Can you give the text of all the entries below as a Markdown table with two columns, Row and Line, numbering each line in order? Leave out blank lines and the pictures.

┌──

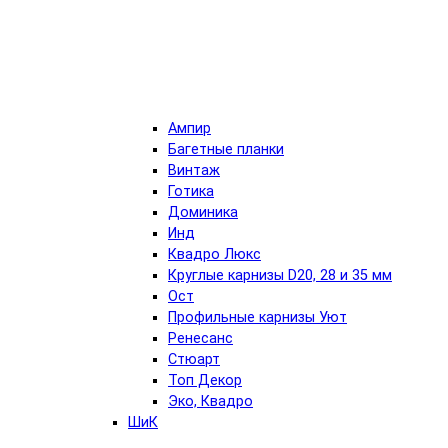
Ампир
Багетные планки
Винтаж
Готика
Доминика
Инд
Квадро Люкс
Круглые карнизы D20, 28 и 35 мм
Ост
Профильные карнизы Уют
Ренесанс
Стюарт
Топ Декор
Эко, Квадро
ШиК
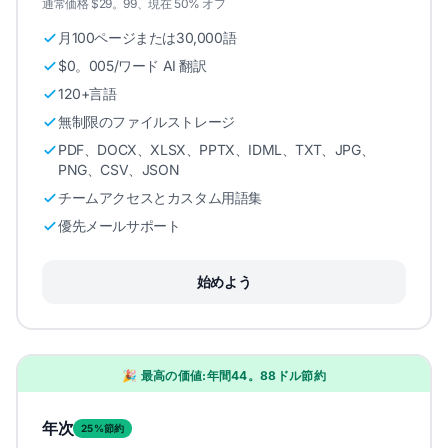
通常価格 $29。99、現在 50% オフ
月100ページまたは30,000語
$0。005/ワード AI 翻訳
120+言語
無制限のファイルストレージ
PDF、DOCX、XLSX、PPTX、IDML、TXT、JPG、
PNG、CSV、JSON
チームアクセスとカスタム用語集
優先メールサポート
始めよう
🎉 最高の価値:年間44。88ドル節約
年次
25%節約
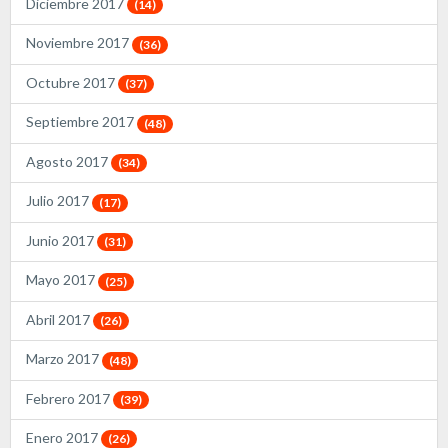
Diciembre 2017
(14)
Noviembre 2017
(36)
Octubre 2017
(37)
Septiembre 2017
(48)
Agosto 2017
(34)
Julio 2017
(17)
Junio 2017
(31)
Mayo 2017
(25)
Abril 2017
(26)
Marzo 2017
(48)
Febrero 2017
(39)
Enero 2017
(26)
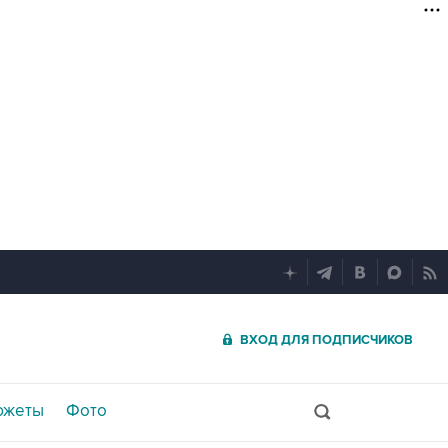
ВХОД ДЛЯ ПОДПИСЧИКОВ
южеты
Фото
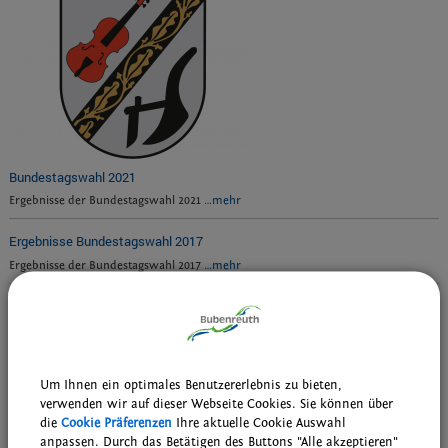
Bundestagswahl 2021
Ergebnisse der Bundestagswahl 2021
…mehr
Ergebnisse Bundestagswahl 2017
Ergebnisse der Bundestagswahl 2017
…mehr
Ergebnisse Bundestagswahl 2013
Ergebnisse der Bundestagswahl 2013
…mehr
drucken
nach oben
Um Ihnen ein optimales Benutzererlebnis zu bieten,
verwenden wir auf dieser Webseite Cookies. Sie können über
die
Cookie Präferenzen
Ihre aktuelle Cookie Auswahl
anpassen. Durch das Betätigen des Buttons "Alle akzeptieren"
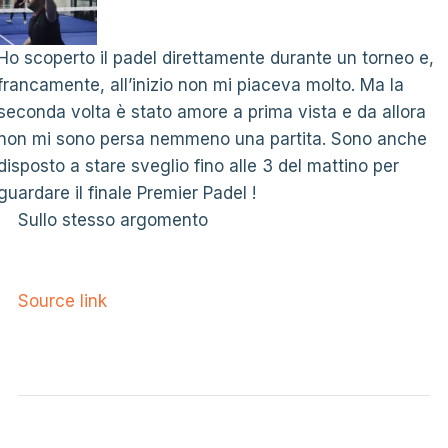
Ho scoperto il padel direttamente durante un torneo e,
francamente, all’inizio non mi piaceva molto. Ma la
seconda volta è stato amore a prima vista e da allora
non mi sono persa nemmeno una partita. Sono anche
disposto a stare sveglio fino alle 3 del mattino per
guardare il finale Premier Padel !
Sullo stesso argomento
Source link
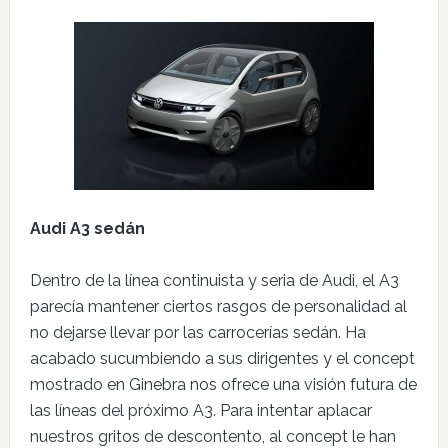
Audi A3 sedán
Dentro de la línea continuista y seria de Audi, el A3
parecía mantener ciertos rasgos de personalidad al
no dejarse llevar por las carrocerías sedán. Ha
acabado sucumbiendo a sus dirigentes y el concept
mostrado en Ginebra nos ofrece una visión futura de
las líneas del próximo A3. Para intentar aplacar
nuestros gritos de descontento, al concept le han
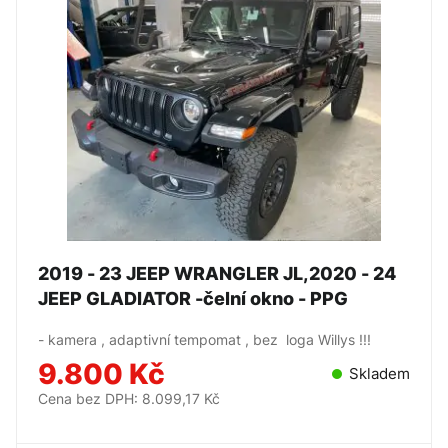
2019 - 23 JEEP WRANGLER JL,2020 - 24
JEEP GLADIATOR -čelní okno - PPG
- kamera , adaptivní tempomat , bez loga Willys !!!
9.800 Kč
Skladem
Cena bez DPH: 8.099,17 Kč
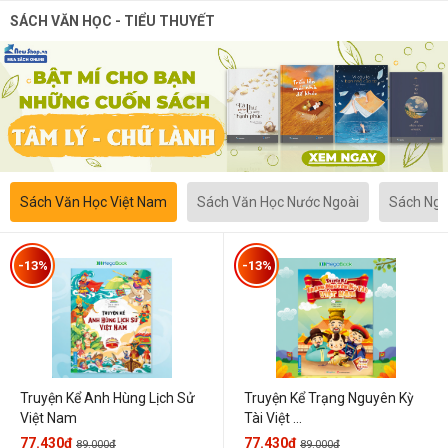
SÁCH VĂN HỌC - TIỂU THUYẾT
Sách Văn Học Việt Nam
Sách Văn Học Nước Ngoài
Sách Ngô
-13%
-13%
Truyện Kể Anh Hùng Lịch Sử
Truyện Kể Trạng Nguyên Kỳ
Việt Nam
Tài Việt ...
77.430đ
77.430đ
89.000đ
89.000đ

└──

## Written reply:
| Row | Line |
|---|---|
| 1 | Ампир |
| 2 | Багетные планки |
| 3 | Винтаж |
| 4 | Готика |
| 5 | Доминика |
| 6 | Инд |
| 7 | Квадро Люкс |
| 8 | Круглые карнизы D20, 28 и 35 мм |
| 9 | Ост |
| 10 | Профильные карнизы Уют |
| 11 | Ренесанс |
| 12 | Стюарт |
| 13 | Топ Декор |
| 14 | Эко, Квадро |
| 15 | ШиК |
| 16 | 通常価格 $29。99、現在 50% オフ |
| 17 | 月100ページまたは30,000語 |
| 18 | $0。005/ワード AI 翻訳 |
| 19 | 120+言語 |
| 20 | 無制限のファイルストレージ |
| 21 | PDF、DOCX、XLSX、PPTX、IDML、TXT、JPG、 |
| 22 | PNG、CSV、JSON |
| 23 | チームアクセスとカスタム用語集 |
| 24 | 優先メールサポート |
| 25 | 始めよう |
| 26 | 🎉 最高の価値:年間44。88ドル節約 |
| 27 | 年次 |
| 28 | 25%節約 |
| 29 | Diciembre 2017 |
| 30 | (14) |
| 31 | Noviembre 2017 |
| 32 | (36) |
| 33 | Octubre 2017 |
| 34 | (37) |
| 35 | Septiembre 2017 |
| 36 | (48) |
| 37 | Agosto 2017 |
| 38 | (34) |
| 39 | Julio 2017 |
| 40 | (17) |
| 41 | Junio 2017 |
| 42 | (31) |
| 43 | Mayo 2017 |
| 44 | (25) |
| 45 | Abril 2017 |
| 46 | (26) |
| 47 | Marzo 2017 |
| 48 | (48) |
| 49 | Febrero 2017 |
| 50 | (39) |
| 51 | Enero 2017 |
| 52 | (26) |
| 53 | ВХОД ДЛЯ ПОДПИСЧИКОВ |
| 54 | южеты |
| 55 | Фото |
| 56 | Bundestagswahl 2021 |
| 57 | Ergebnisse der Bundestagswahl 2021 |
| 58 | …mehr |
| 59 | Ergebnisse Bundestagswahl 2017 |
| 60 | Ergebnisse der Bundestagswahl 2017 |
| 61 | …mehr |
| 62 | Ergebnisse Bundestagswahl 2013 |
| 63 | Ergebnisse der Bundestagswahl 2013 |
| 64 | …mehr |
| 65 | drucken |
| 66 | nach oben |
| 67 | Um Ihnen ein optimales Benutzererlebnis zu bieten, |
| 68 | verwenden wir auf dieser Webseite Cookies. Sie können über |
| 69 | die |
| 70 | Cookie Präferenzen |
| 71 | Ihre aktuelle Cookie Auswahl |
| 72 | anpassen. Durch das Betätigen des Buttons "Alle akzeptieren" |
| 73 | Ho scoperto il padel direttamente durante un torneo e, |
| 74 | francamente, all’inizio non mi piaceva molto. Ma la |
| 75 | seconda volta è stato amore a prima vista e da allora |
| 76 | non mi sono persa nemmeno una partita. Sono anche |
| 77 | disposto a stare sveglio fino alle 3 del mattino per |
| 78 | guardare il finale Premier Padel ! |
| 79 | Sullo stesso argomento |
| 80 | Source link |
| 81 | Audi A3 sedán |
| 82 | Dentro de la línea continuista y seria de Audi, el A3 |
| 83 | parecía mantener ciertos rasgos de personalidad al |
| 84 | no dejarse llevar por las carrocerías sedán. Ha |
| 85 | acabado sucumbiendo a sus dirigentes y el concept |
| 86 | mostrado en Ginebra nos ofrece una visión futura de |
| 87 | las líneas del próximo A3. Para intentar aplacar |
| 88 | nuestros gritos de descontento, al concept le han |
| 89 | 2019 - 23 JEEP WRANGLER JL,2020 - 24 |
| 90 | JEEP GLADIATOR -čelní okno - PPG |
| 91 | - kamera , adaptivní tempomat , bez loga Willys !!! |
| 92 | 9.800 Kč |
| 93 | Skladem |
| 94 | Cena bez DPH: 8.099,17 Kč |
| 95 | SÁCH VĂN HỌC - TIỂU THUYẾT |
| 96 | Sách Văn Học Việt Nam |
| 97 | Sách Văn Học Nước Ngoài |
| 98 | Sách Ngô |
| 99 | -13% |
| 100 | -13% |
| 101 | Truyện Kể Anh Hùng Lịch Sử |
| 102 | Truyện Kể Trạng Nguyên Kỳ |
| 103 | Việt Nam |
| 104 | Tài Việt ... |
| 105 | 77.430đ |
| 106 | 77.430đ |
| 107 | 89.000đ |
| 108 | 89.000đ |